# Boxes: Making joints with machinery



## richard6299 (24 Feb 2016)

HI. I'm a newbie at woodwork. Lets say that you wanted to make, as a commercial venture in a small workshop, boxes 150mm height. And you decided to use dove - tail joints at the corners (dove-tail considered most appropriate, but other similar joints may be adequate).

What machine (or labour saving device) would you or could you use to make the joints with? Thanks.


----------



## marcros (24 Feb 2016)

i think that the first consideration would be to consider what your customers wanted, both in terms of a standardised product and joint. 

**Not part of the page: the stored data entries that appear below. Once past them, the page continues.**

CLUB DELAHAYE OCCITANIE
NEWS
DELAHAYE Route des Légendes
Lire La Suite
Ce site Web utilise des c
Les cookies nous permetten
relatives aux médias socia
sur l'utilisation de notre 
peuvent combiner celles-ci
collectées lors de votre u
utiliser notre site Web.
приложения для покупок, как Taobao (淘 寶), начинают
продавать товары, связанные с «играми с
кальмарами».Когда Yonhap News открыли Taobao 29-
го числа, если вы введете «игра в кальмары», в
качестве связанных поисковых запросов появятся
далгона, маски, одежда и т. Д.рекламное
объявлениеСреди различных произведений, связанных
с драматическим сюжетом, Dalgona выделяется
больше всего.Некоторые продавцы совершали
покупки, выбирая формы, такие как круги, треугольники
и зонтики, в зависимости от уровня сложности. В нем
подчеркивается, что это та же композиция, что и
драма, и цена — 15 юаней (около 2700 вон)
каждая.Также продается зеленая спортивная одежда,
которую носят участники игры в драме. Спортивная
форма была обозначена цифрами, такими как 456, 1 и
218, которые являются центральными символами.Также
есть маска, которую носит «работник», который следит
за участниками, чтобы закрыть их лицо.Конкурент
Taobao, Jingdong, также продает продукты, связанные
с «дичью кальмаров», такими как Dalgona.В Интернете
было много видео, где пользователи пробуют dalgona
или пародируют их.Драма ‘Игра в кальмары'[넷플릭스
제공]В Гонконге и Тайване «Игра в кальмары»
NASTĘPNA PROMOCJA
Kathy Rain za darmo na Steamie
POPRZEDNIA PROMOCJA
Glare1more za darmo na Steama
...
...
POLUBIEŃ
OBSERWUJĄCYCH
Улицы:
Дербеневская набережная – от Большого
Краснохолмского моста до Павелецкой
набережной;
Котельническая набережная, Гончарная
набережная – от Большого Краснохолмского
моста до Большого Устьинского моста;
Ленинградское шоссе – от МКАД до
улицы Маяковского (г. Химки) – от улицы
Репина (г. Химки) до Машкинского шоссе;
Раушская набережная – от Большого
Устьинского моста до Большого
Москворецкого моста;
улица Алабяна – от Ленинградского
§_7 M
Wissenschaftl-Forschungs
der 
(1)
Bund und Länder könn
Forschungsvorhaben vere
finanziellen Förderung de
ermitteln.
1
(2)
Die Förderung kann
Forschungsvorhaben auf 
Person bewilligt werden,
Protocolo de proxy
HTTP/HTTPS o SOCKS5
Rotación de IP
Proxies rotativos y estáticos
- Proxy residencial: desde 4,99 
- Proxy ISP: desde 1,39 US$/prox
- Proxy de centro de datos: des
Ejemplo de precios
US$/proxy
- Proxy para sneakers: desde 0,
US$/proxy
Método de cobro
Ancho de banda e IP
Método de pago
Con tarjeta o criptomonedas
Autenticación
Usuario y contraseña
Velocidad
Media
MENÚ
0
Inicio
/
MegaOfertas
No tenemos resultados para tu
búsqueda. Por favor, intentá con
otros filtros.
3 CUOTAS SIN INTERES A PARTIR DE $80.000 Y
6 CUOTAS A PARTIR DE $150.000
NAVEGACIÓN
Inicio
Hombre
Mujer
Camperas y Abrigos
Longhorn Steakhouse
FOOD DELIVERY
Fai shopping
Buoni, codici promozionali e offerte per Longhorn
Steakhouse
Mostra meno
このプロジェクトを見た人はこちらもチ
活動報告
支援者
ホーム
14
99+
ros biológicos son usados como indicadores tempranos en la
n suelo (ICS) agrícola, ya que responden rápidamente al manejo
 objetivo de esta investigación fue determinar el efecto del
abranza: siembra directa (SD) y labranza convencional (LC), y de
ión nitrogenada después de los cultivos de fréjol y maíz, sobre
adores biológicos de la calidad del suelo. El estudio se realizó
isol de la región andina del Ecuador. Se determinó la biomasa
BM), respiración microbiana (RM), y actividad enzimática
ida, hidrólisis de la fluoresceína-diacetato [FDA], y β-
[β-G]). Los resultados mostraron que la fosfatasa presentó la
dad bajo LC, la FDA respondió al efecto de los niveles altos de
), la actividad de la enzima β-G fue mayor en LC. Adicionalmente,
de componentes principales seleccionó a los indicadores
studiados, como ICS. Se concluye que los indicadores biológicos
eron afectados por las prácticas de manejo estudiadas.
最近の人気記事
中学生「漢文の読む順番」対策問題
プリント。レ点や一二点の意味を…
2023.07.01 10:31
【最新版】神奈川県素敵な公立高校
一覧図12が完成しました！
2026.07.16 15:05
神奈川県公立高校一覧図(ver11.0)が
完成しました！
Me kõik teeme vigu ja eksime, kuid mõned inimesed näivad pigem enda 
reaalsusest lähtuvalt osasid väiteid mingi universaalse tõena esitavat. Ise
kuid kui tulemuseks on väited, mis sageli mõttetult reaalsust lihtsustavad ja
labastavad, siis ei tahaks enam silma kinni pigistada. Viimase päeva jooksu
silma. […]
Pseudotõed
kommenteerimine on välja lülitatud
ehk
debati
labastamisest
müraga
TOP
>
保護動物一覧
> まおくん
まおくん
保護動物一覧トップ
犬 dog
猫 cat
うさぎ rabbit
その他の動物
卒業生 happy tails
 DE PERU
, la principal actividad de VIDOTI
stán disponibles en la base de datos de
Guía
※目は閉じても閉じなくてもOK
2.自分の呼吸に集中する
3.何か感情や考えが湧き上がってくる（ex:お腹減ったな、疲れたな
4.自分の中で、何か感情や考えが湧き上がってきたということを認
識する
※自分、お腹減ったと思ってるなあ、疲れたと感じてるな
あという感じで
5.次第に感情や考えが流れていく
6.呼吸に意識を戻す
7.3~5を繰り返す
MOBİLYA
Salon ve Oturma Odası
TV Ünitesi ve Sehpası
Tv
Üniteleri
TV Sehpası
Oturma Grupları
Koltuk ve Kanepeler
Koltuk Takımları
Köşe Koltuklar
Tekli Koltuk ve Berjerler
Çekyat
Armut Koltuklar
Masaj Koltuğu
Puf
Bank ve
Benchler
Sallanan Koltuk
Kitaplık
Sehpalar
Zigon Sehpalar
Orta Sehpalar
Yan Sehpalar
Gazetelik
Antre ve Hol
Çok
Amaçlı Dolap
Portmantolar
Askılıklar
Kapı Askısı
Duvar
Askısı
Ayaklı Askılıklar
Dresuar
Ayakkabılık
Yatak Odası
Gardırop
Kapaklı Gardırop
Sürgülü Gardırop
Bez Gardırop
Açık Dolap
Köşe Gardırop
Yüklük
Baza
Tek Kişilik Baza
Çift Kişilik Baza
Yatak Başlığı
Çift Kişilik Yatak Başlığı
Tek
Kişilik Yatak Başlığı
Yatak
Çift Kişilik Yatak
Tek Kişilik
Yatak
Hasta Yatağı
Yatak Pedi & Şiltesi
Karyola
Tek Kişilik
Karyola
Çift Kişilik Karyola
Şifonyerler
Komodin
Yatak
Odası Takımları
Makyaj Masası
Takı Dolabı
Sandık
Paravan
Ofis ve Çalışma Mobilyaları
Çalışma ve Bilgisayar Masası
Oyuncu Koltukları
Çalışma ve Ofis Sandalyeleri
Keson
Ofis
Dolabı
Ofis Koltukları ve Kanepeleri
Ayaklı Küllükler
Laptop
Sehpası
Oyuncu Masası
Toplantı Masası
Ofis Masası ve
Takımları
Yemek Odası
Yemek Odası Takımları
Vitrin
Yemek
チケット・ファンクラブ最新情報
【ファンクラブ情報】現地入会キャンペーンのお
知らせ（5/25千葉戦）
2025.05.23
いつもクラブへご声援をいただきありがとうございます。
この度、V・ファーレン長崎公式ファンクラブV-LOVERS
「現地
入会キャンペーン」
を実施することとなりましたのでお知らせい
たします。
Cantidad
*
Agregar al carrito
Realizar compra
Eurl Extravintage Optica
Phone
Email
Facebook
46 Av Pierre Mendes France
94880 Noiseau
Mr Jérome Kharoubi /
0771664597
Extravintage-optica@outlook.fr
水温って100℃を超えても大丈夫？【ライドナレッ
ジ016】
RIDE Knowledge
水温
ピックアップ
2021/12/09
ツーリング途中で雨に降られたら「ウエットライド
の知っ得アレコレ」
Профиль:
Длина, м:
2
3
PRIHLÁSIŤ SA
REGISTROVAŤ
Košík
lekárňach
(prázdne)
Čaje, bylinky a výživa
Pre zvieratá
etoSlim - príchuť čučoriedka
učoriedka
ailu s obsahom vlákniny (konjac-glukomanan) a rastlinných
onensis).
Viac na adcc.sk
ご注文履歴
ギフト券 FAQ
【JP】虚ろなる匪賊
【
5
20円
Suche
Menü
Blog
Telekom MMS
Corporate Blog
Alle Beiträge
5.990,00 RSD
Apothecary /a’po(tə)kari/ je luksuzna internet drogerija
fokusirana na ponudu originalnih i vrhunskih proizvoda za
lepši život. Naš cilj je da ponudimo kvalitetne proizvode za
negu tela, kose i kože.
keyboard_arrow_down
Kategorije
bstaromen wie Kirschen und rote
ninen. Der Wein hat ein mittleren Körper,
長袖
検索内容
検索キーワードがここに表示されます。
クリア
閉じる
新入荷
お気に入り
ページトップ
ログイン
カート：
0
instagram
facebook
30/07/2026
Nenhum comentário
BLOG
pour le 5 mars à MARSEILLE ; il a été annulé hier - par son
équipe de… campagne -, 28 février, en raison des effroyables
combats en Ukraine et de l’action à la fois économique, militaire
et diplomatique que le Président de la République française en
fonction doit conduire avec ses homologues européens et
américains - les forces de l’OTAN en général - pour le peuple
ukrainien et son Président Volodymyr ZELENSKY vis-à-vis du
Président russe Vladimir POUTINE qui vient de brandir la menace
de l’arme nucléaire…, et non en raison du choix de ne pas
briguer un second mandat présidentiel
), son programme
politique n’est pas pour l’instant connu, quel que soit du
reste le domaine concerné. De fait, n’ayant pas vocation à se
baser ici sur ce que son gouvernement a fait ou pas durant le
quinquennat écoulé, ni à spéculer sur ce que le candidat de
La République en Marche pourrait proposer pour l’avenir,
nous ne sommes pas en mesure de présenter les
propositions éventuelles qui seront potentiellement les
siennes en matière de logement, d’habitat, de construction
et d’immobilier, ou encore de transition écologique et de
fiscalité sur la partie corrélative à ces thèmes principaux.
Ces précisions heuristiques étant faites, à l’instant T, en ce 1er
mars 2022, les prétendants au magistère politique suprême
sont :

Is it a hand cut dovetail box that they will pay a premium for? If this is the case, I would look at batch production if it is a standardised product- cutting several sets of pins and tails at a time. If a dovetail is considered essential but it can be machine cut, then a router and dovetail jig may be appropriate. For one offs, it may be quicker to cut by hand rather than set up the jig. 
Do they want a dovetailed box, or just a box that looks aesthetically pleasing? If so, then there are various router joints that would be quicker than dovetails- a lock mitre joint (once set up) for instance. Is it solid timber or veneered sheet. you could set this up quickly if you use a standard thickness of side, but I dont know how sensitive it would be if you were 1/2" a mm didfferent between boxes. 
Do they want bespoke items- one offs in their choice of timber, potentially choice of size, lining etc. 

If you can avoid the dovetail, keyed mitres would be a reasonable option, with a couple of jigs on the table saw.

Many things to think about- some examples of what you want to make and an idea of batch size/quantity would help you to get better answers.


----------



## RobinBHM (24 Feb 2016)

A dovetailing machine  

Brookman is a well known make and there are some Italian makes.

For low volume a router and jig.


----------



## biskit (24 Feb 2016)

Richard have you considered box joints like Fishandchips did, and he made a jig that can be found a few threads down . 
Table saw box joint jig.


----------



## sunnybob (24 Feb 2016)

If you want to make money on boxes, then dove tails are far too time consuming unless you are going to make low volume high price items.
45 degree mitres are much much quicker.
research your market before you buy any tools. there are so many people making boxes for market stalls and car boot sales, you might find yourself working for 50 pence an hour, or even a loss.


----------



## Beau (24 Feb 2016)

Woodrat. They don't seem to be fashionable but make superb dovetails once you get the hang of it.


----------



## Zeddedhed (24 Feb 2016)

I think the best all round box making tool ever invented is this







Perfect Mitres, accurate crosscuts and peace and quiet.


----------